→ **TEXTAUSZUG**
--*--

Mittwoch, März 30, 2016

Demobilisierung

Die Network Media GembH hat den Landtagswahlkampf der SPD Baden-Württemberg betreut. Deshalb trägt die Agentur auch einen Teil der Mitverantwortung an dem desaströsen Ergebnis. In ihrer zugegebenermaßen sehr selbstkritischen Analyse hat sie sechs Punkte identifiziert, die ich in den Punkten 1 bis 5 teile (aber auch hoffentlich nicht als neu empfunden werden), im sechsten Punkt aber explizit nicht. Er lautet:
Demobilisierung als Chance!
Jahrzehnte lang galt die Faustregel: Hohe Wahlbeteiligungen nutzen der SPD. Dahinter stand die Annahme, dass konservative Wählerinnen und Wähler immer zur Wahl geben, während man jene aus dem Mitte-Links-Spektrum stets neu mobilisieren muss. Jetzt wird deutlich: Eine hohe Beteiligung nutzt nicht mehr automatisch der SPD. Sie kann – wie in Baden-Württemberg – Ausdruck einer Mobilisierung von Protestwählern sein. Die helfen der SPD nicht. Stärker als bisher müssen deshalb auch Demobilisierungsstrategien in Betracht gezogen werden. Dazu ist perspektivisch mehr Forschung nötig, um herauszuarbeiten, wo und wie potenzielle Wählerinnen und Wähler der SPD erreichbar sind – und wo ein Engagement eher kontraproduktiv ist.

Aus folgenden Gründen überzeugt mich diese Demobilisierungsstrategie nicht:
  1. Für eine Partei, die den Anspruch einer Volkspartei an sich selbst hegt, wäre das ein Armutszeugnis.

--*--

→ **DATENSÄTZE**
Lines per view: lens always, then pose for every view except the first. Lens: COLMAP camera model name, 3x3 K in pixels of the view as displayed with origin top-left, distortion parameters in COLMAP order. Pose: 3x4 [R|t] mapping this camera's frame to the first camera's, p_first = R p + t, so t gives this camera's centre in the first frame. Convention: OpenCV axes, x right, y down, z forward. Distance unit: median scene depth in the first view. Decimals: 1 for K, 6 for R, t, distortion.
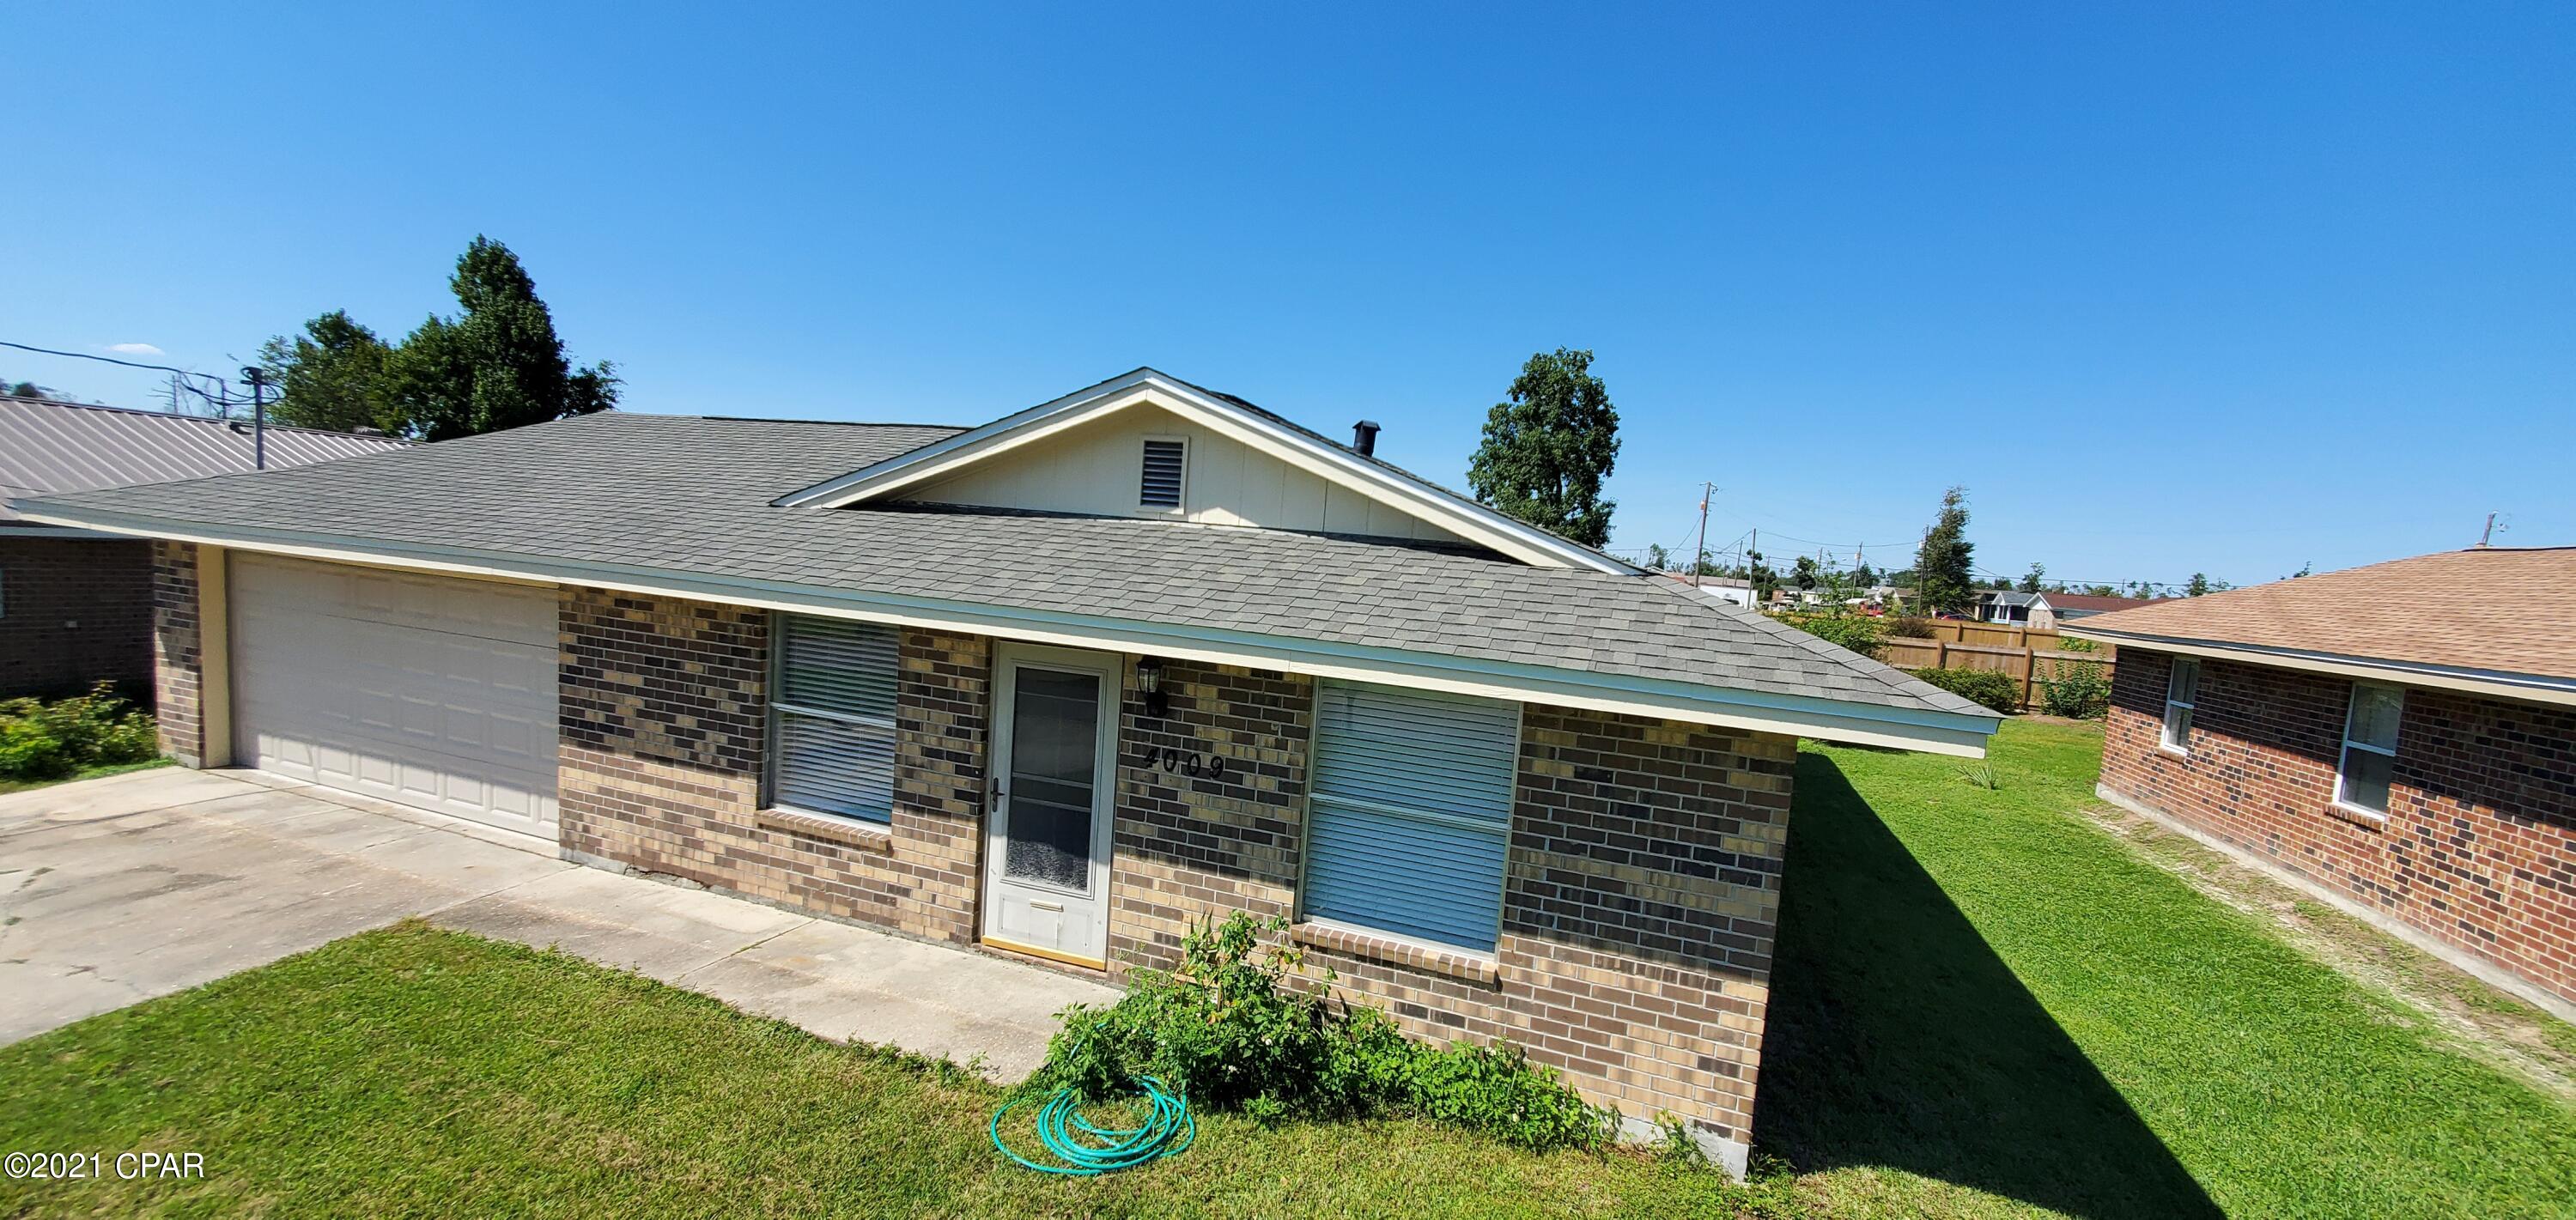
lens RADIAL K [[1018.3, 0, 1300.4], [0, 1018.3, 665.2], [0, 0, 1]] dist [0.008399, -0.004020]
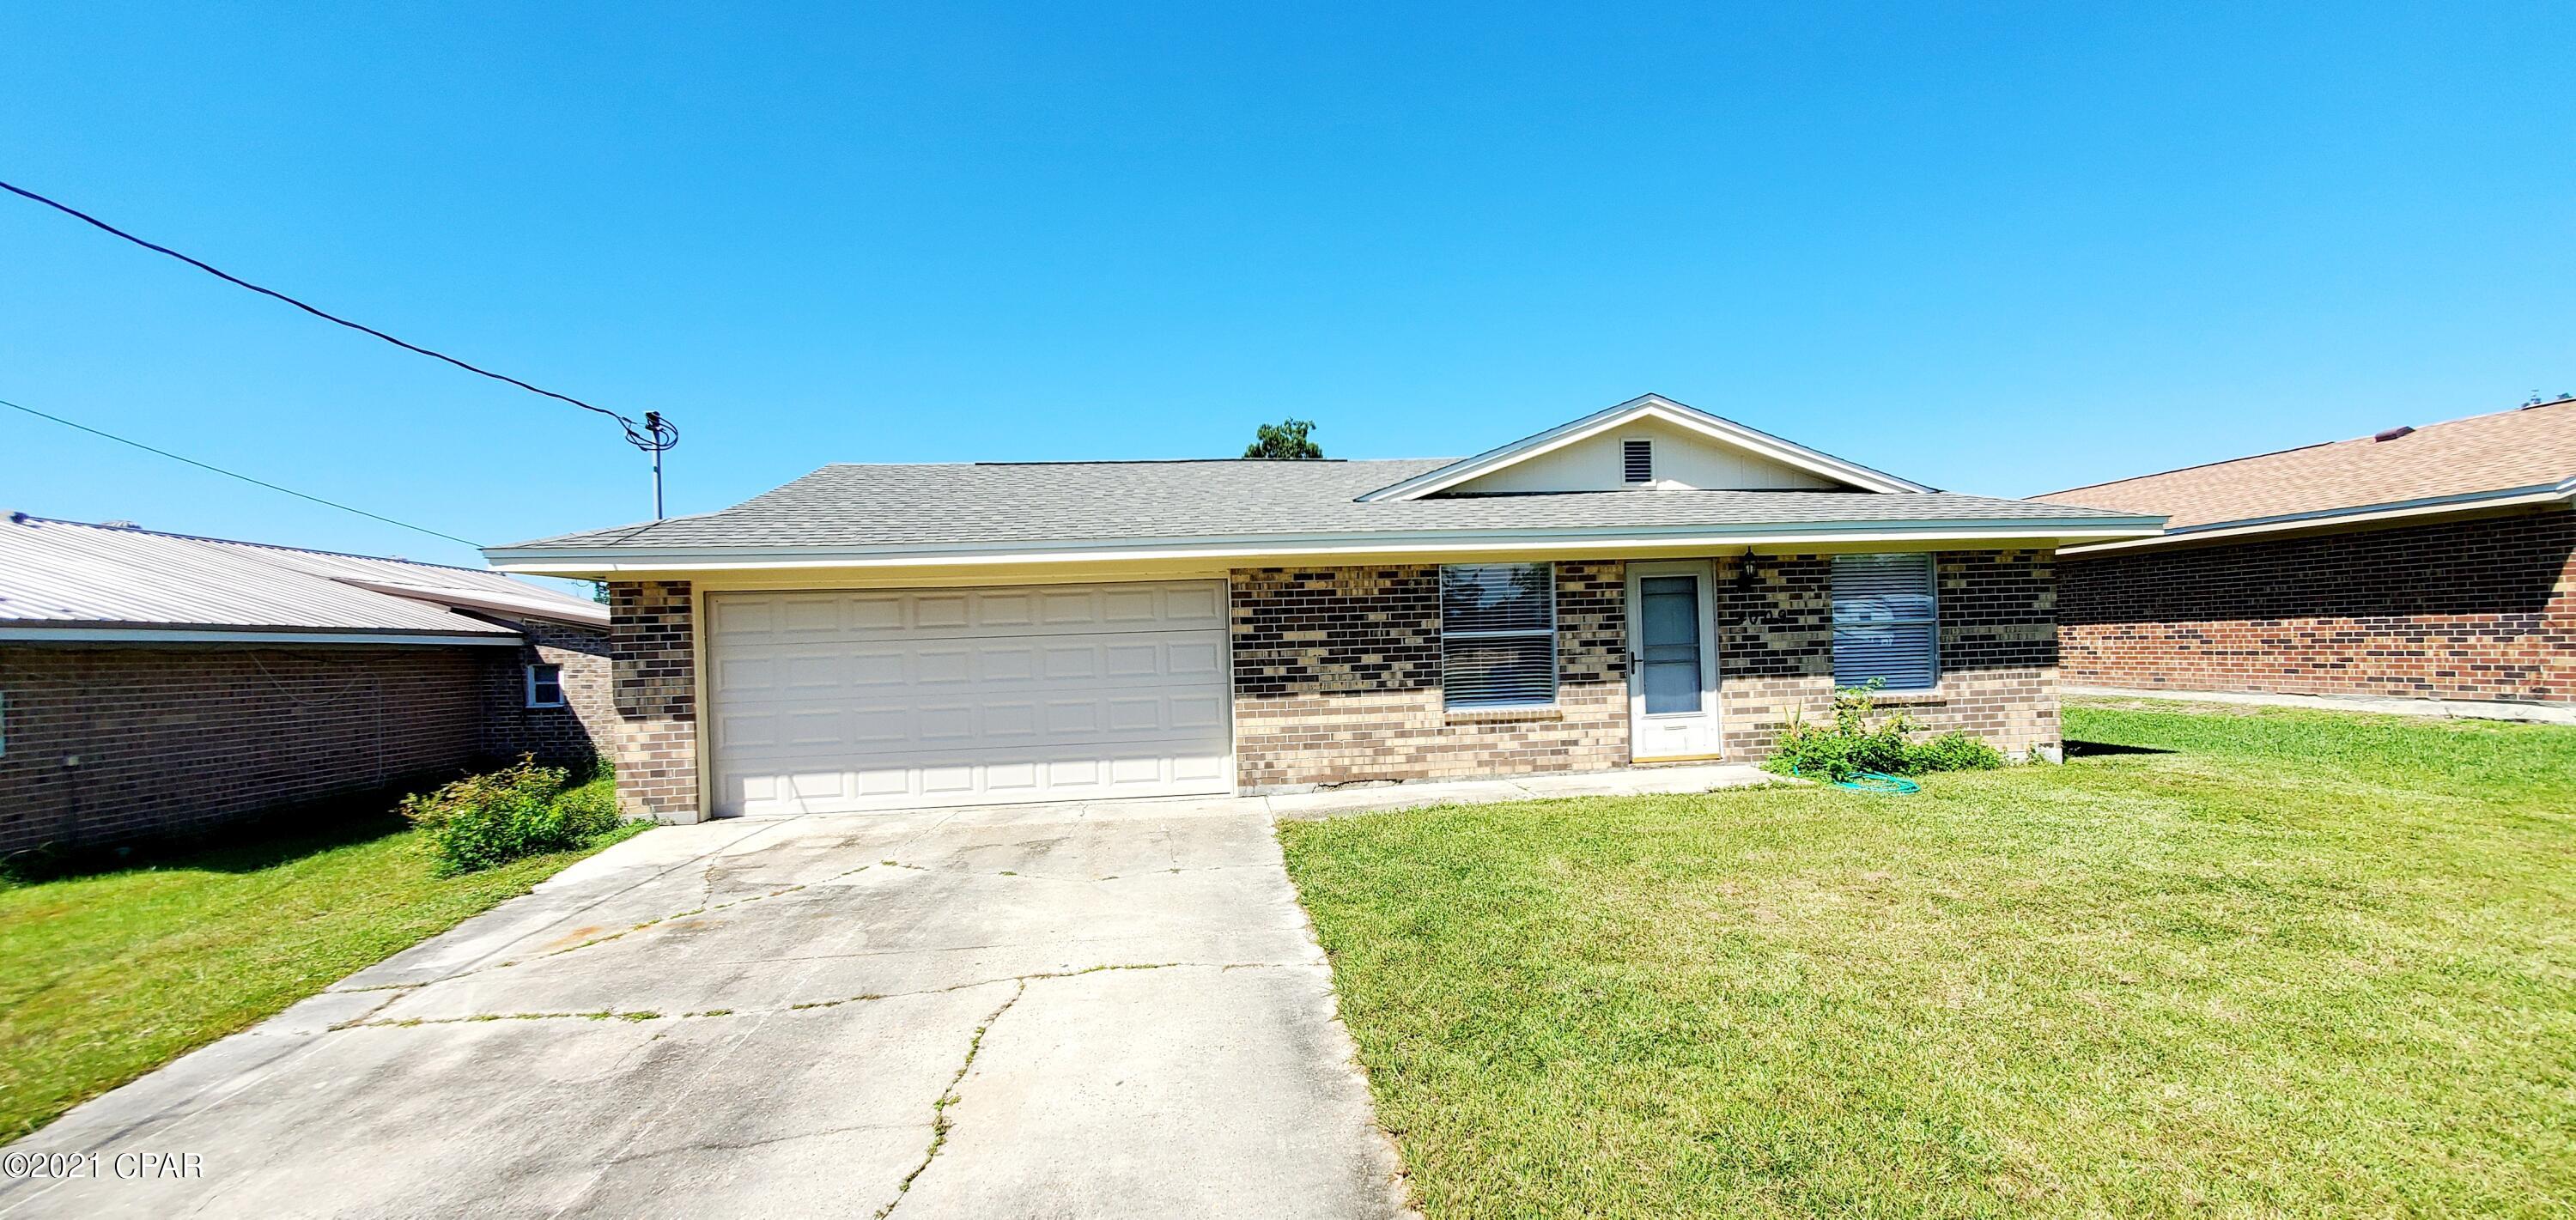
lens RADIAL K [[1027.4, 0, 1301.6], [0, 1027.4, 650.3], [0, 0, 1]] dist [0.005023, -0.001114]
pose [[0.888292, -0.110485, 0.445793, -1.386375], [0.152794, 0.986436, -0.059981, 0.119957], [-0.433119, 0.121395, 0.893124, -0.169157]]
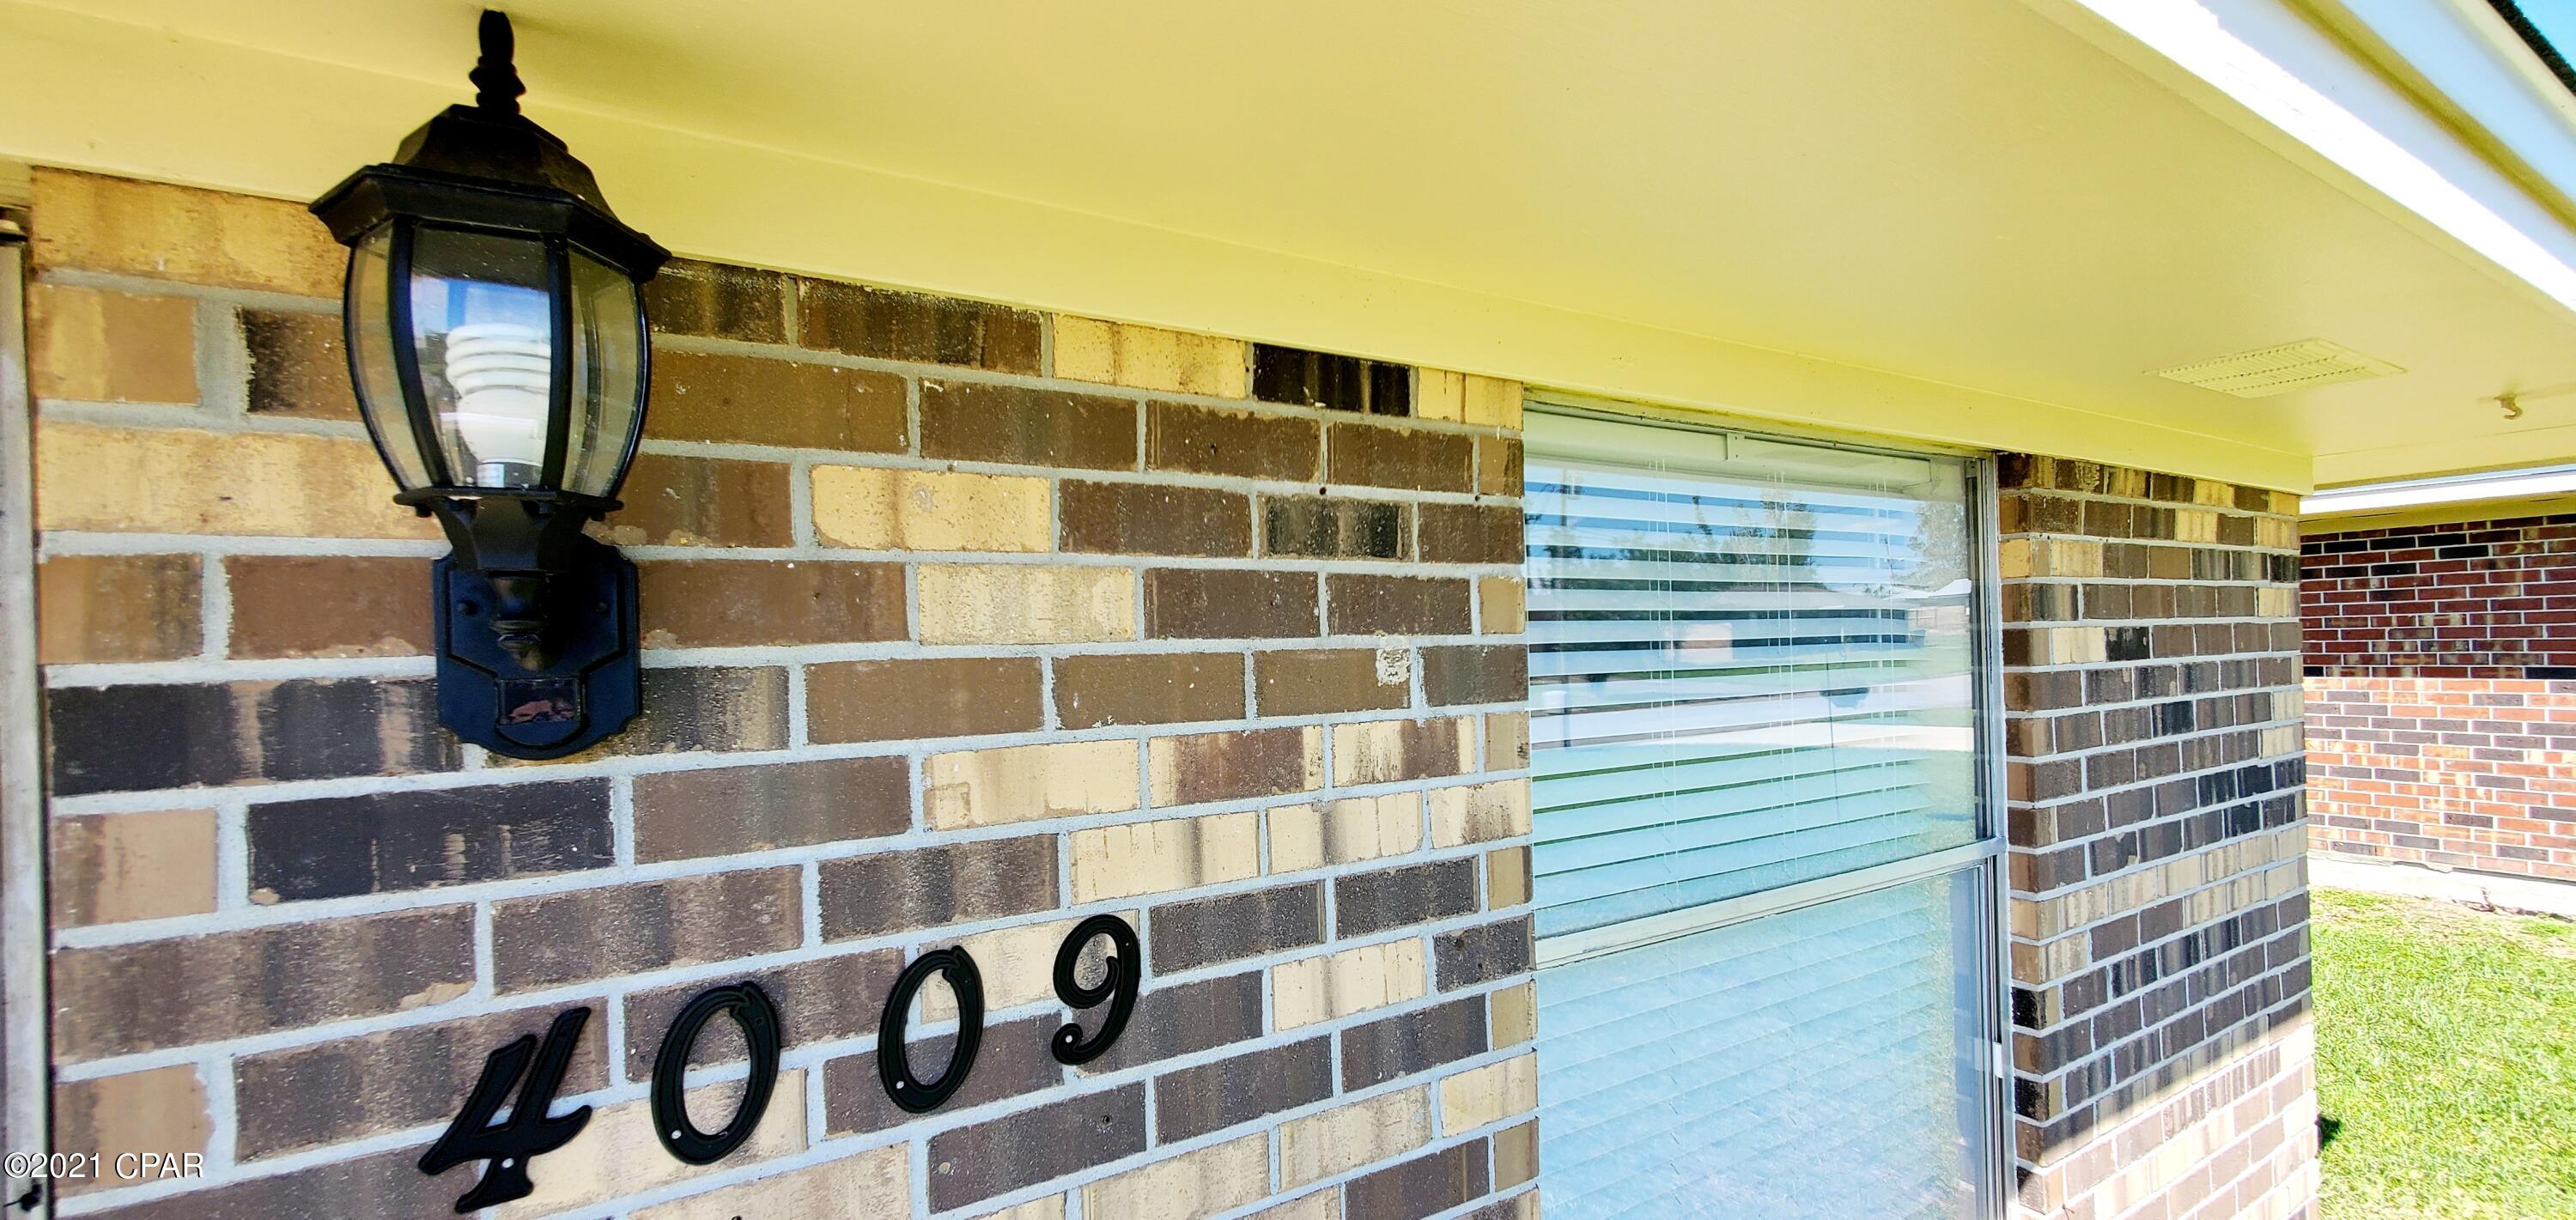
lens RADIAL K [[1027.4, 0, 1301.6], [0, 1027.4, 650.3], [0, 0, 1]] dist [0.005023, -0.001114]
pose [[0.628501, -0.100087, 0.771342, -0.157121], [0.160135, 0.987092, -0.002398, 0.047253], [-0.761146, 0.125026, 0.636416, 0.759484]]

--*--

Erkläre in ein bis drei Sätzen, warum die Agentur im Textauszug meint, die SPD müsse stärker als bisher Demobilisierungsstrategien in Betracht ziehen. Das Material spielt hierfür keine Rolle.

→ **ANTWORT**
Eine hohe Wahlbeteiligung nutzt der SPD nicht mehr automatisch. Sie kann, wie in Baden-Württemberg, Ausdruck einer Mobilisierung von Protestwählern sein, und diese helfen der SPD nicht.